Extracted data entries
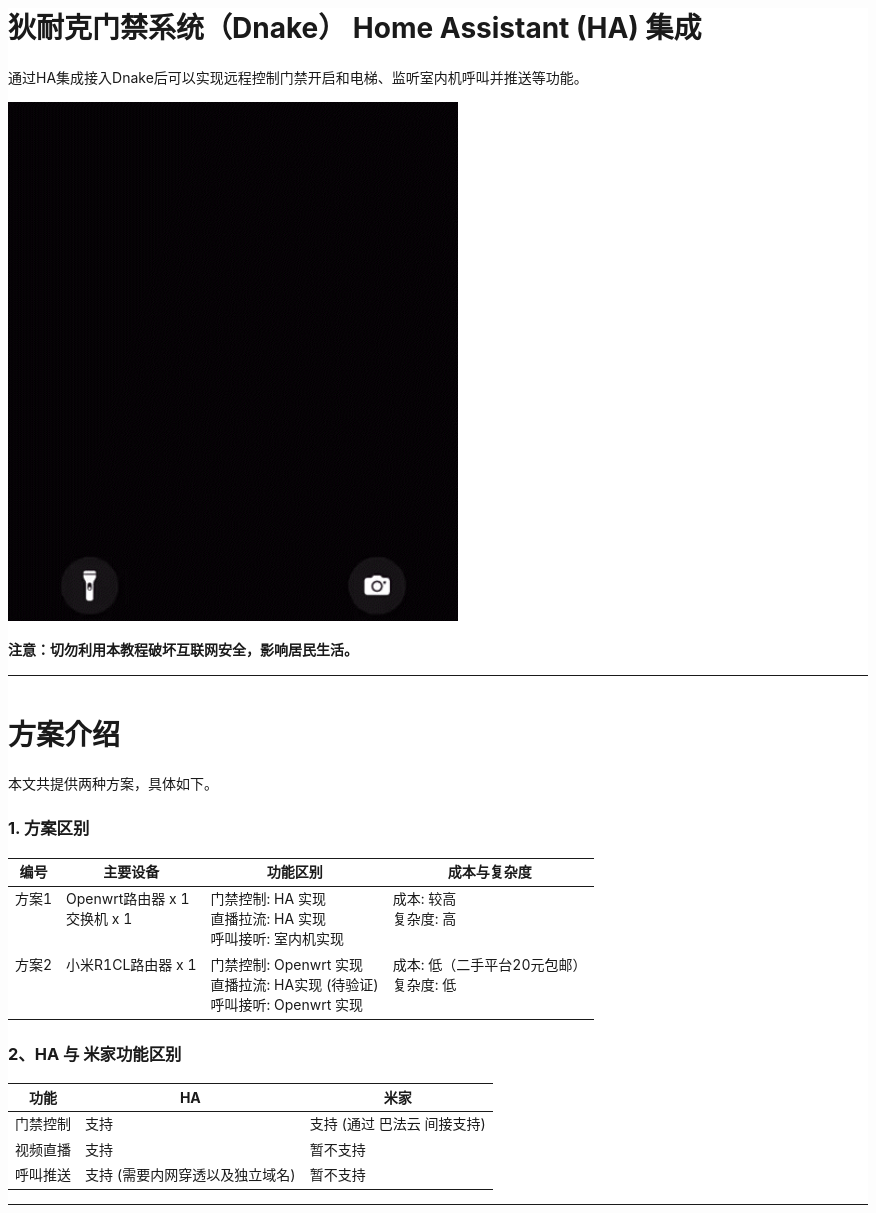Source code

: # 狄耐克门禁系统（Dnake） Home Assistant (HA) 集成

通过HA集成接入Dnake后可以实现远程控制门禁开启和电梯、监听室内机呼叫并推送等功能。

<a href="demo"><img src="https://github.com/xswxm/home-assistant-dnake/blob/main/doc/demo.gif?raw=true" width="450" ></a>

**注意：切勿利用本教程破坏互联网安全，影响居民生活。**

---

# 方案介绍

本文共提供两种方案，具体如下。

### 1. 方案区别

| **编号**    | **主要设备**   | **功能区别** | **成本与复杂度** |
| ------ | ----------- | ----------- | ----------- |
| 方案1   | Openwrt路由器 x 1<br>交换机 x 1| 门禁控制: HA 实现<br>直播拉流: HA 实现<br>呼叫接听: 室内机实现 | 成本: 较高<br>复杂度: 高 |
| 方案2   | 小米R1CL路由器 x 1 | 门禁控制: Openwrt 实现<br>直播拉流: HA实现 (待验证)<br>呼叫接听: Openwrt 实现 | 成本: 低（二手平台20元包邮）<br>复杂度: 低 |

### 2、HA 与 米家功能区别

| **功能**    |  **HA**  | **米家** |
| ------ | ----------- | ----------- |
|  门禁控制  | 支持 | 支持 (通过 巴法云 间接支持)  |
|  视频直播  | 支持 | 暂不支持  |
|  呼叫推送  | 支持 (需要内网穿透以及独立域名)| 暂不支持 |

---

[Required action]: This calls for an exact copy of all the entries above, with the pictures omitted.

[Output below]:
Source code

: # 狄耐克门禁系统（Dnake） Home Assistant (HA) 集成

通过HA集成接入Dnake后可以实现远程控制门禁开启和电梯、监听室内机呼叫并推送等功能。

<a href="demo"><img src="https://github.com/xswxm/home-assistant-dnake/blob/main/doc/demo.gif?raw=true" width="450" ></a>

**注意：切勿利用本教程破坏互联网安全，影响居民生活。**

---

# 方案介绍

本文共提供两种方案，具体如下。

### 1. 方案区别

| **编号**    | **主要设备**   | **功能区别** | **成本与复杂度** |
| ------ | ----------- | ----------- | ----------- |
| 方案1   | Openwrt路由器 x 1<br>交换机 x 1| 门禁控制: HA 实现<br>直播拉流: HA 实现<br>呼叫接听: 室内机实现 | 成本: 较高<br>复杂度: 高 |
| 方案2   | 小米R1CL路由器 x 1 | 门禁控制: Openwrt 实现<br>直播拉流: HA实现 (待验证)<br>呼叫接听: Openwrt 实现 | 成本: 低（二手平台20元包邮）<br>复杂度: 低 |

### 2、HA 与 米家功能区别

| **功能**    |  **HA**  | **米家** |
| ------ | ----------- | ----------- |
|  门禁控制  | 支持 | 支持 (通过 巴法云 间接支持)  |
|  视频直播  | 支持 | 暂不支持  |
|  呼叫推送  | 支持 (需要内网穿透以及独立域名)| 暂不支持 |

---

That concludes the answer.